Actually, in New York State, blue is for volunteer fire fighters. Green is for volunteer ambulance and white is police / fire only. And they only run it in forward facing applications. A number of folks (private contractors) around where I live run amber / white on plow trucks and loaders though. It is pretty effective at getting your attention. Glare when it's snowing? That's another story.


----------



## BossPlow2010 (Sep 29, 2010)

Volunteer ambulance?


----------



## jonniesmooth (Dec 5, 2008)

BossPlow2010 said:


> Volunteer ambulance?


In Minnesota we have certified first responders. Most of them are also volunteer FF but not all.
Anyone can take the training and get the certification. 
If they are connected to a FD or ambulance service they would have a pager to get calls.
But even if not they can offer assistance at a scene they happen to come on.
Lots of the volunteer FF have lights on personal vehicles here as they may not go to station before responding.


----------



## Too Stroked (Jan 1, 2010)

Yes, we have volunteer ambulance services up here. Most of them are in rural areas. And thank the big guy for folks like them!


----------



## BossPlow2010 (Sep 29, 2010)

Too Stroked said:


> Yes, we have volunteer ambulance services up here. Most of them are in rural areas. And thank the big guy for folks like them!

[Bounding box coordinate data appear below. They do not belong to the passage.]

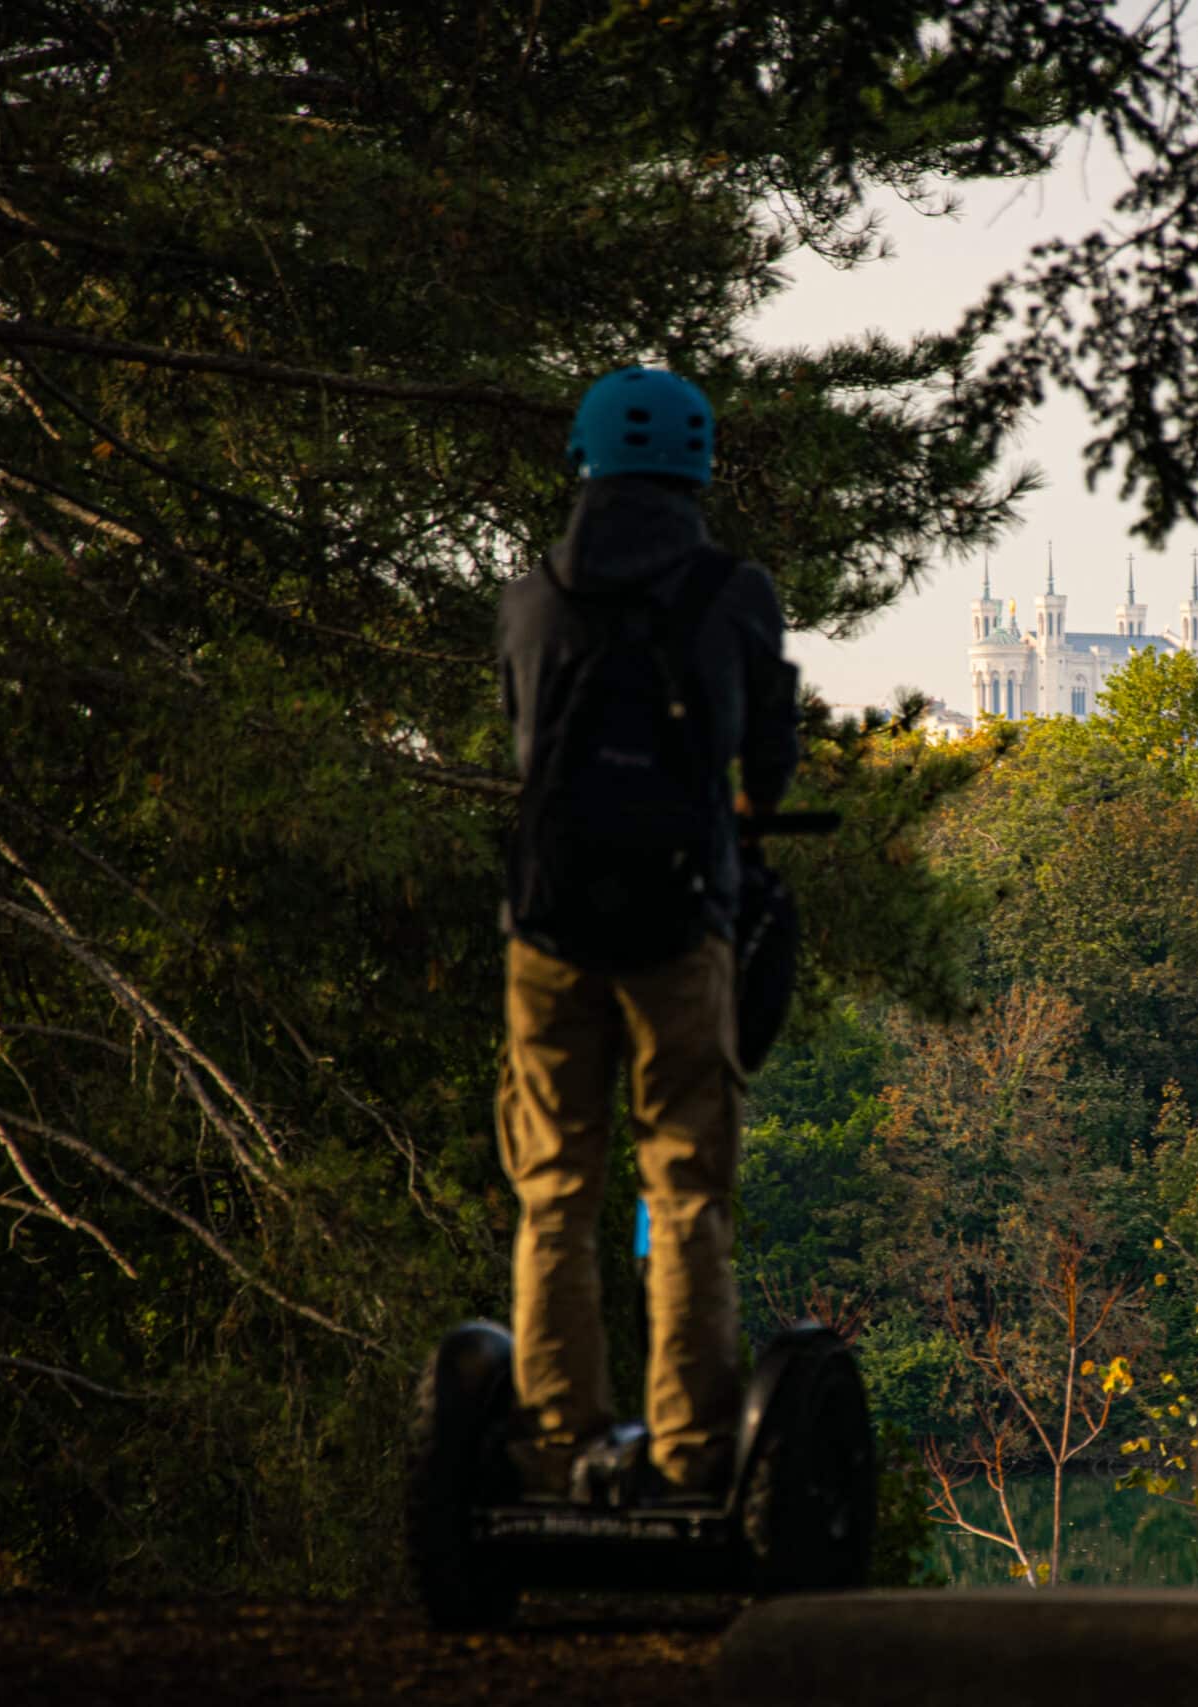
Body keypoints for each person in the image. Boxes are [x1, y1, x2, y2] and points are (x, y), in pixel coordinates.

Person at [495, 365, 797, 1504]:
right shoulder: (734, 594)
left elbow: (527, 750)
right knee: (681, 1189)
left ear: (585, 461)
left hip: (547, 930)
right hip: (682, 924)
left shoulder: (530, 595)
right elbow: (765, 760)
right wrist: (738, 832)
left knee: (556, 1189)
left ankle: (557, 1448)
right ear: (699, 465)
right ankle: (688, 1453)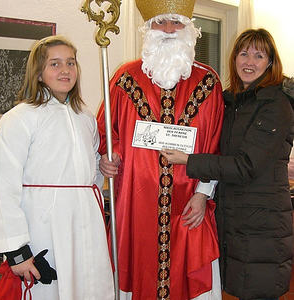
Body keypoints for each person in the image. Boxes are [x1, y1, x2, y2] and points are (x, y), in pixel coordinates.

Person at [97, 0, 225, 299]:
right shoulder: (124, 78)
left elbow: (216, 144)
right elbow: (104, 131)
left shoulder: (208, 82)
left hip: (188, 203)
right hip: (135, 202)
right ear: (149, 29)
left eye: (176, 22)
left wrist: (203, 195)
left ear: (189, 30)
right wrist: (108, 155)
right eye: (160, 23)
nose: (168, 29)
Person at [161, 28, 294, 300]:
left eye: (258, 56)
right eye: (243, 54)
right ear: (234, 58)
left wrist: (188, 160)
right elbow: (215, 146)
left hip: (262, 225)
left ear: (270, 62)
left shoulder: (276, 104)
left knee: (258, 291)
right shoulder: (232, 100)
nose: (249, 62)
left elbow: (245, 166)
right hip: (235, 219)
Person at [0, 35, 114, 300]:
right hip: (42, 226)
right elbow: (2, 186)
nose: (65, 70)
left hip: (84, 222)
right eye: (55, 64)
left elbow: (88, 169)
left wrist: (101, 165)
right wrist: (17, 251)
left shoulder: (86, 117)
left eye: (71, 63)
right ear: (38, 73)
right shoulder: (19, 118)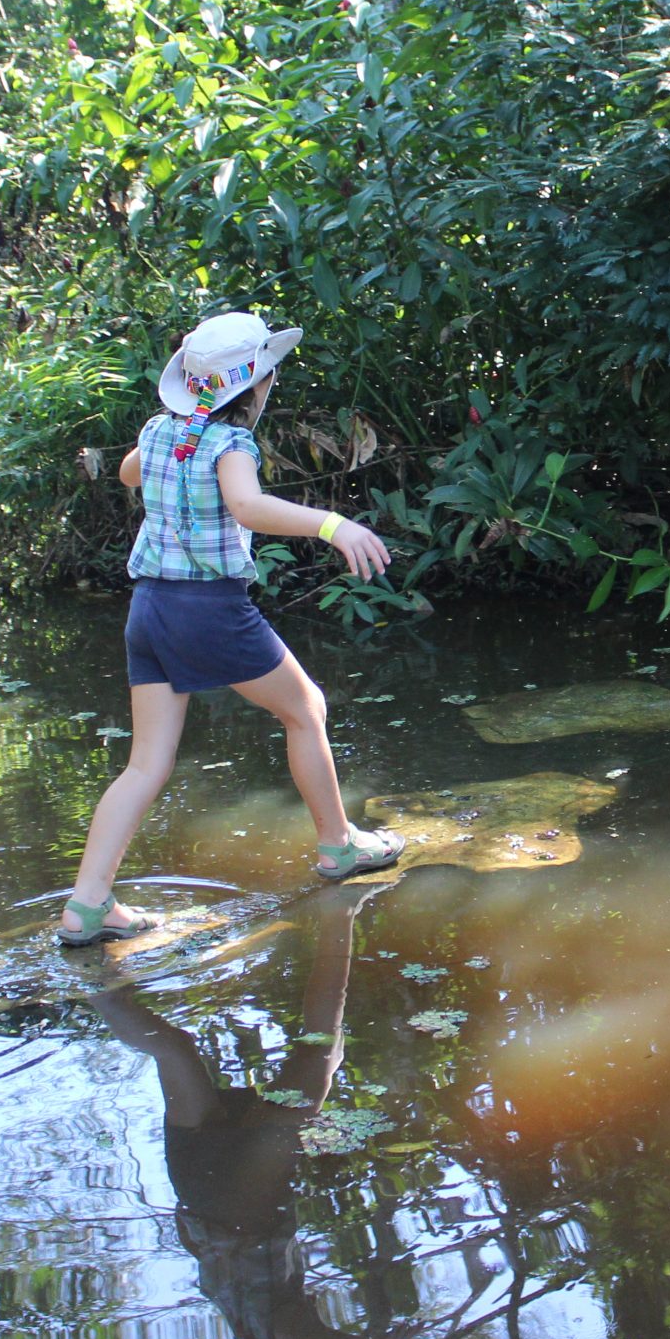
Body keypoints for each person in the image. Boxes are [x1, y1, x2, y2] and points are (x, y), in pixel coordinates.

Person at [60, 310, 406, 948]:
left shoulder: (163, 430)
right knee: (306, 710)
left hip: (149, 610)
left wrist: (171, 449)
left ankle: (88, 906)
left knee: (145, 765)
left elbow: (129, 473)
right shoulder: (232, 444)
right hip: (209, 610)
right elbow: (247, 506)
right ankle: (339, 846)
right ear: (256, 386)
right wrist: (333, 525)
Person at [89, 885, 413, 1339]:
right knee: (174, 1050)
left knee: (322, 1048)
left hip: (248, 1192)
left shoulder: (274, 1337)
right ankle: (95, 982)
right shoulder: (237, 1319)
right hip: (197, 1191)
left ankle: (341, 912)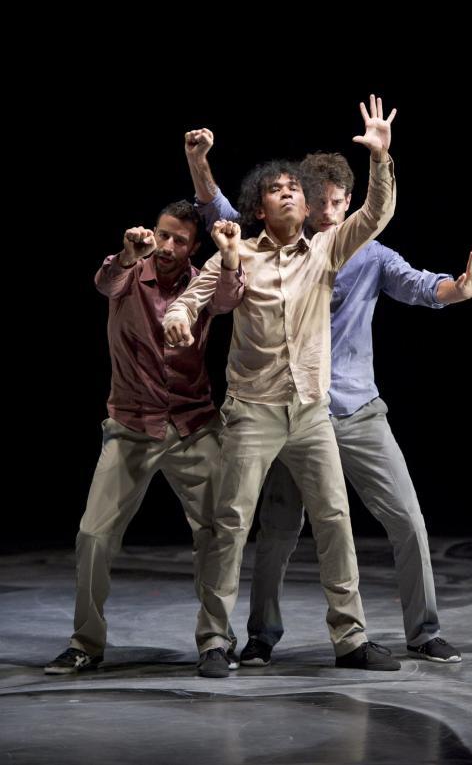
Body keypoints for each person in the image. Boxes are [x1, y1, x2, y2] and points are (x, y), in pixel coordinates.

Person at [185, 129, 472, 668]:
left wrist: (456, 290)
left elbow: (417, 280)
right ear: (303, 203)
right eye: (318, 201)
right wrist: (199, 162)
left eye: (336, 202)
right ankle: (258, 636)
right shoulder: (274, 245)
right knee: (274, 530)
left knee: (396, 519)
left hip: (351, 408)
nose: (327, 212)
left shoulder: (357, 249)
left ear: (345, 202)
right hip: (283, 407)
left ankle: (416, 632)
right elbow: (223, 214)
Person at [164, 95, 401, 678]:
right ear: (259, 206)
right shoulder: (237, 254)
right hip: (253, 412)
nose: (289, 192)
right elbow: (191, 301)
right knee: (231, 524)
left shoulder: (326, 249)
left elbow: (375, 214)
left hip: (311, 412)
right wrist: (177, 319)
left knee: (335, 520)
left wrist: (379, 158)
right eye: (277, 189)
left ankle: (350, 638)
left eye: (295, 187)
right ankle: (213, 641)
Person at [45, 201, 243, 674]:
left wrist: (230, 255)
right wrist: (127, 254)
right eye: (163, 235)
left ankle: (215, 639)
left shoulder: (202, 281)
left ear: (194, 247)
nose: (169, 246)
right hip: (132, 426)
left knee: (218, 533)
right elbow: (105, 281)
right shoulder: (130, 272)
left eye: (180, 240)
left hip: (193, 425)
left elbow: (229, 297)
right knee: (93, 535)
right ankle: (85, 643)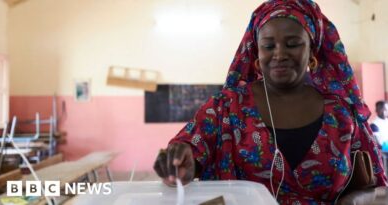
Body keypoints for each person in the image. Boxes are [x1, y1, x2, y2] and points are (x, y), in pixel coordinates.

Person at [153, 0, 388, 204]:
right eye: (268, 45)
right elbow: (188, 152)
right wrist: (179, 163)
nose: (279, 54)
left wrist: (359, 199)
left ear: (312, 49)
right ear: (257, 52)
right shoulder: (226, 108)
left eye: (293, 43)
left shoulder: (343, 116)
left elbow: (380, 188)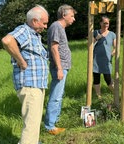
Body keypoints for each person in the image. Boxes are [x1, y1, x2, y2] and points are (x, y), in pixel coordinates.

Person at [1, 5, 49, 144]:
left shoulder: (33, 34)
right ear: (34, 21)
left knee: (33, 121)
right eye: (44, 23)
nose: (46, 26)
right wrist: (21, 61)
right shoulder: (25, 31)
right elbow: (7, 40)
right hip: (30, 85)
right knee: (31, 123)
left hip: (36, 84)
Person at [44, 4, 77, 135]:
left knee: (59, 95)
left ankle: (54, 121)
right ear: (64, 15)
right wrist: (59, 68)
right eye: (72, 16)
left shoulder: (60, 28)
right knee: (56, 96)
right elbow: (54, 48)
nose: (73, 19)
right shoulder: (56, 27)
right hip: (59, 67)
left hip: (62, 67)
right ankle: (50, 126)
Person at [93, 16, 116, 99]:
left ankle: (116, 94)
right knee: (96, 78)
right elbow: (89, 44)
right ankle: (99, 96)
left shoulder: (112, 34)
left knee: (108, 79)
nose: (106, 25)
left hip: (107, 60)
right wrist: (96, 38)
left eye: (108, 23)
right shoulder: (95, 32)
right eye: (104, 23)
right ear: (100, 23)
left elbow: (116, 47)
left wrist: (112, 53)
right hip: (96, 60)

So the ambulance transports for free? Or the ambulance drivers/ EMT are volunteers?


----------



## Too Stroked (Jan 1, 2010)

I'm pretty sure you get charged for the ride, but the folks who man the equipment are volunteers.


----------



## Mountain Bob (Nov 12, 2017)

Interesting thread i have a rotating amber on my old backhoe,even though it never leaves the mountain(lol) but is required by MT law,and protects me in case of an "incident",the way my stupid rich idiot neighbors drive. As far as the "white". A few years ago,new school busses came into the Boseman District,Gallatin County, and the had, middle of the roof, super bright 360 flashing white strobes. Dumbest idea ever.in snow country. In snowing conditions,fog, or what we call out here "cold smoke", pretty much blinds a large area around the bus. They got disconnected quickly.


----------



## NYH1 (Jan 10, 2009)

jonniesmooth said:


> In Minnesota we have certified first responders. Most of them are also volunteer FF but not all.
> Anyone can take the training and get the certification.
> If they are connected to a FD or ambulance service they would have a pager to get calls.
> But even if not they can offer assistance at a scene they happen to come on.
> Lots of the volunteer FF have lights on personal vehicles here as they may not go to station before responding.


Our volunteer FF's run blue lights on their personal vehicles from where ever they are (home, work, out and about ect.) to the fire barn.

Volunteer EMT/Paramedic's can run blue or green lights on their personal vehicles to the fire barn/ambulance company ect.. I've never seen anyone run green lights though, just blue.

NYH1.


----------



## fireside (Mar 1, 2008)

Here in trust ct white is not legal for anything from the rear. White in front requires a special permit for the EMT and fire fighters. NWS color here is green but ct law says no volunteer ambulance people only


----------